Utilization gaps in high-innovation fields
In areas such as oncology, most global breakthrough programs use FDA BTD or EMA PRIME while bypassing Sakigake entirely.


What the Data Really Tells Us

Sakigake has succeeded as a regulatory acceleration tool, but it has not delivered the structural transformation envisioned in Japan’s innovation strategy.

It improves outcomes after a company has already decided to prioritize Japan, but it does little to influence that decision in the first place.

This distinction matters. Drug lag today is increasingly less about review speed and more about whether Japan is included in development at all. On that front, Sakigake has had limited impact.


Conclusion: A Useful Tool — But Failing Its Core Mission

Sakigake demonstrates that Japan’s regulators can move quickly and flexibly when conditions are right. As a regulatory mechanism, it works. As an innovation strategy, it falls short.
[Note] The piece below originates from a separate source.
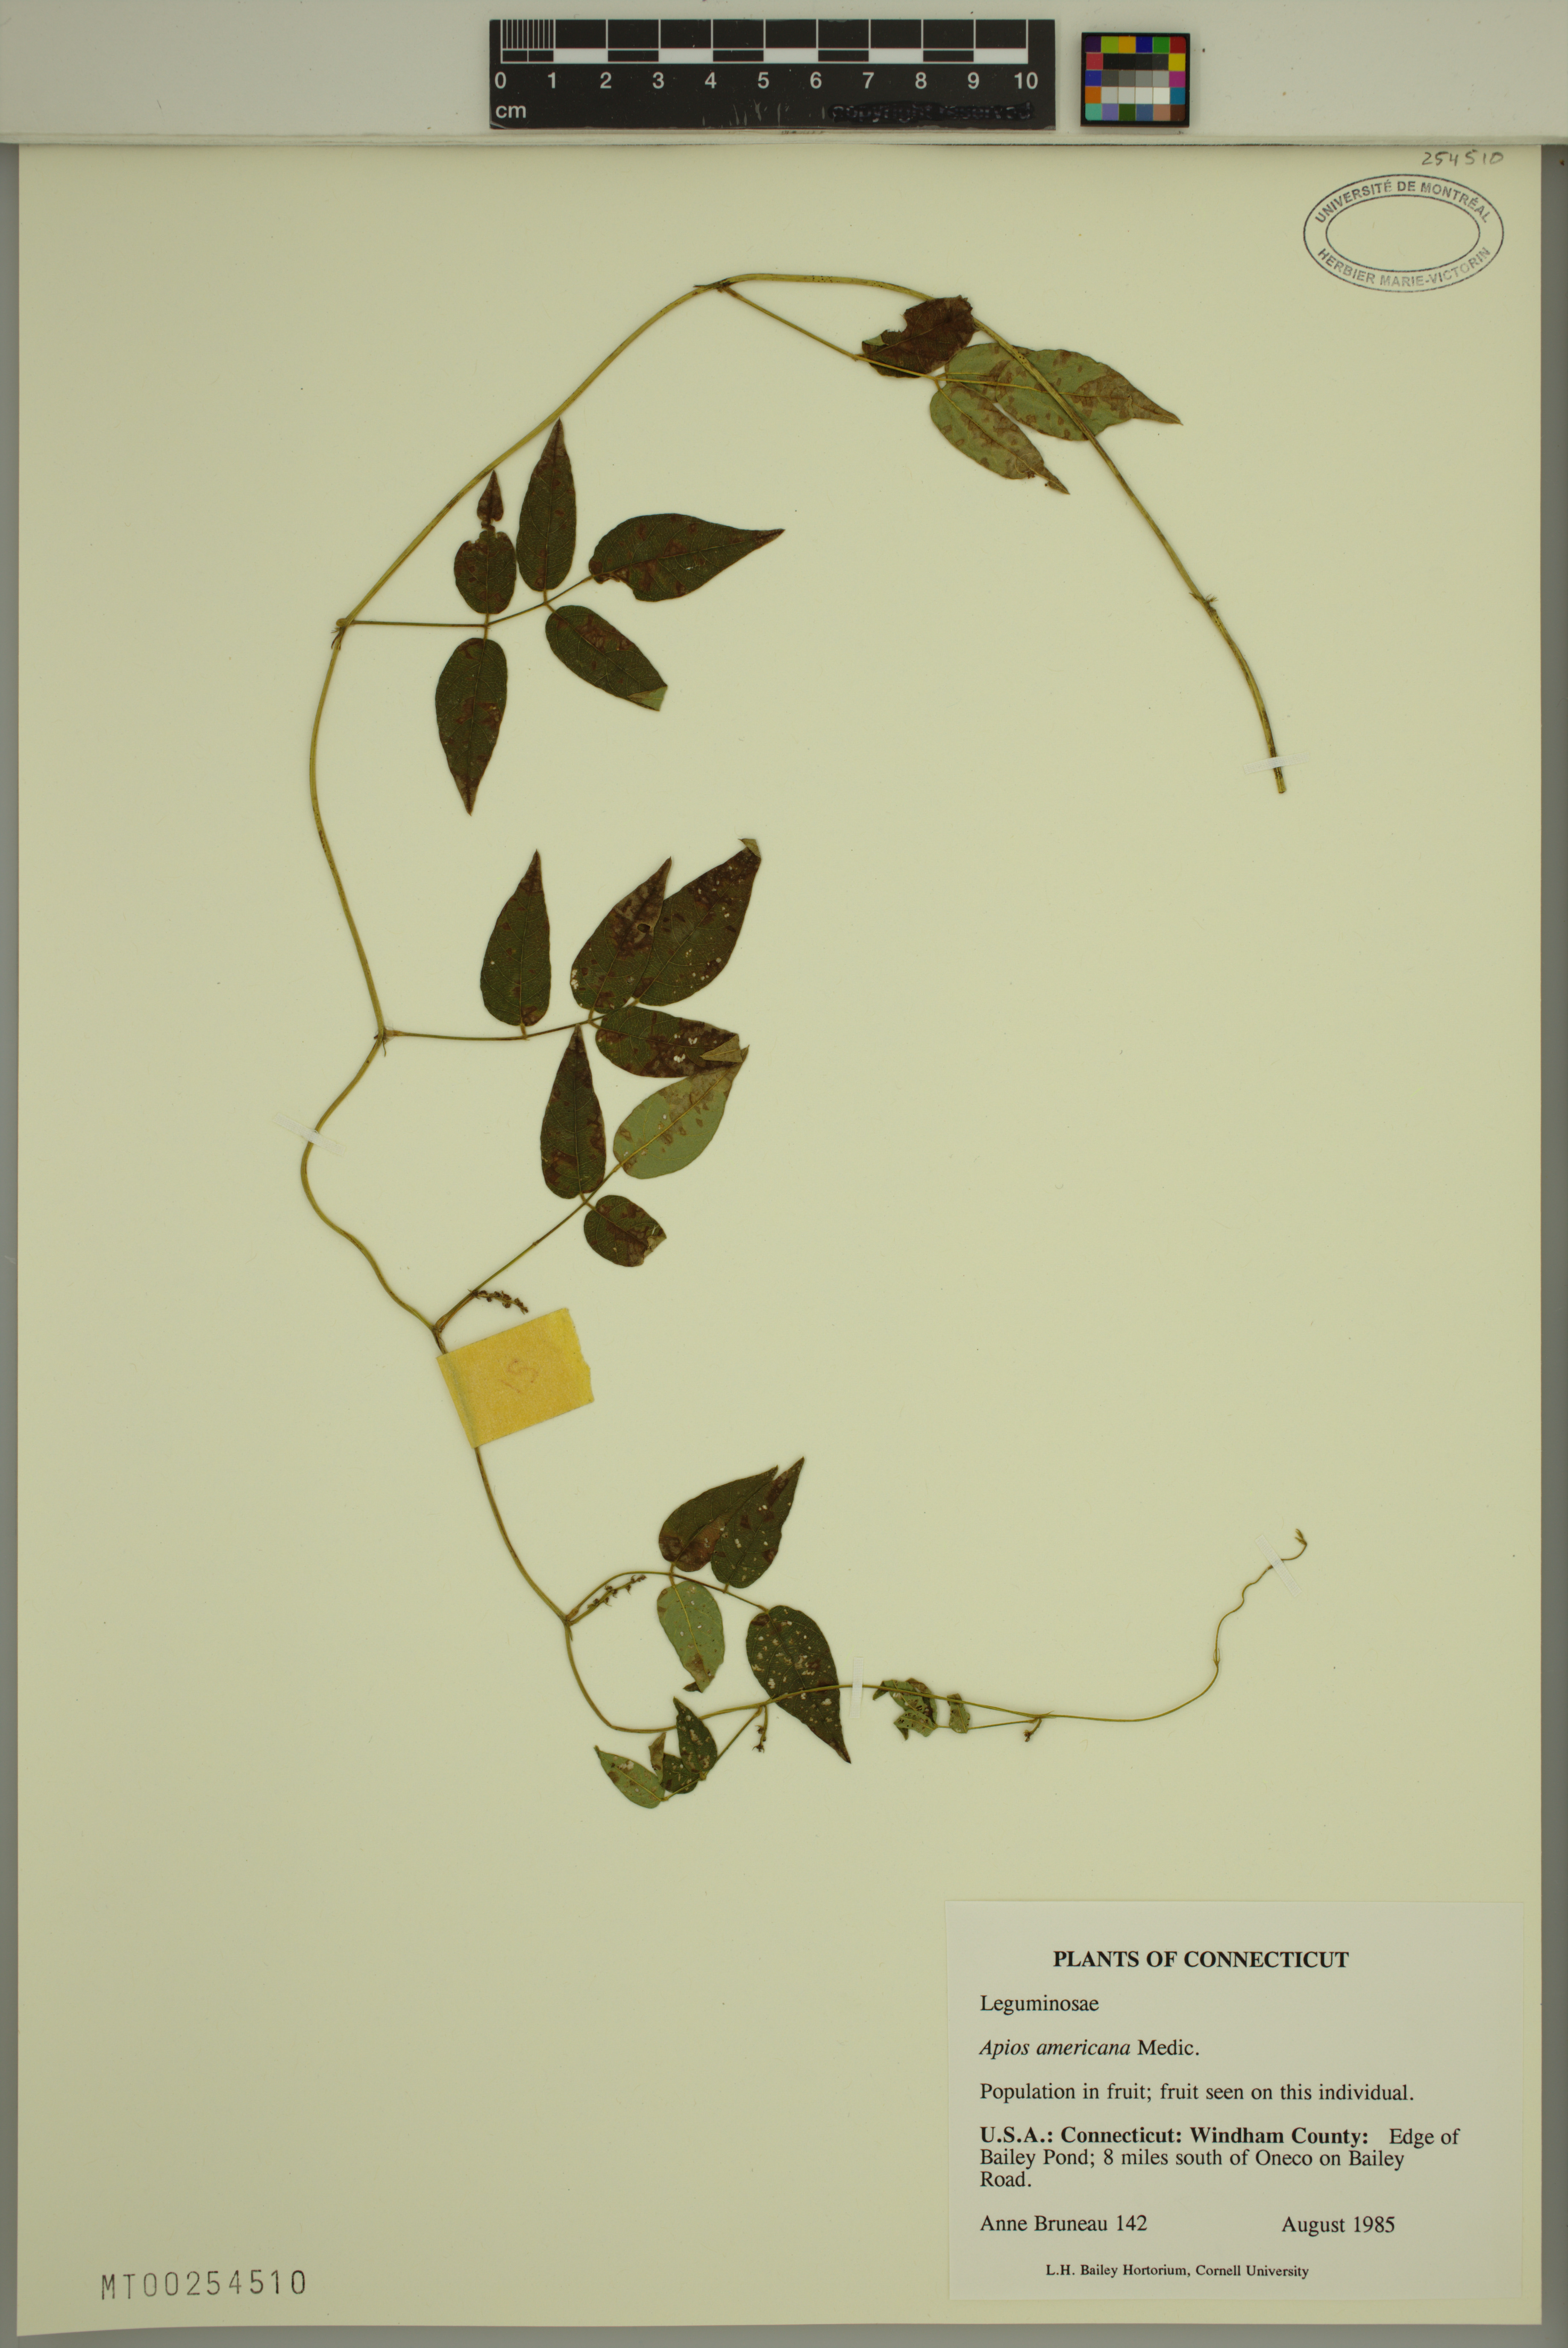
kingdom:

If Japan’s objective is to reclaim global leadership in pharmaceutical innovation and ensure timely patient access to breakthrough therapies, regulatory acceleration alone is insufficient. Sakigake must be paired with broader reforms — including pricing stability, incentives for early clinical development, integration into global trial strategies, and policies that materially change Japan’s attractiveness as a development anchor.

Until then, Sakigake remains exactly what the data shows it to be:
a successful tactical policy — but one that has failed to deliver on its strategic promise to Japanese patients.
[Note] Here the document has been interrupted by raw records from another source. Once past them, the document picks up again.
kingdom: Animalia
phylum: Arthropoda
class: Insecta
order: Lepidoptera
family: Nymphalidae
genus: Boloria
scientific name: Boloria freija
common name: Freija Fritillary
References (Indicative, Non-Exhaustive)

  • MHLW: Strategy of Sakigake policy documents
  • PMDA: Sakigake designation lists and review statistics
  • JPMA / EFPIA Japan: Drug lag and drug loss analyses
  • FDA: Breakthrough Therapy Designation annual reports
  • EMA: PRIME scheme public disclosures
  • Academic reviews (2019–2024) on Japan regulatory reform and drug lag

Legal Disclaimer

This article is provided for informational and discussion purposes only. The views and interpretations expressed are those of the author alone and do not represent the official positions of any regulatory authority, government body, or organization. While the author has relied on publicly available sources believed to be reliable, no guarantee is made regarding the accuracy, completeness, or timeliness of the information presented. The author assumes no responsibility or liability for any decisions made based on this content.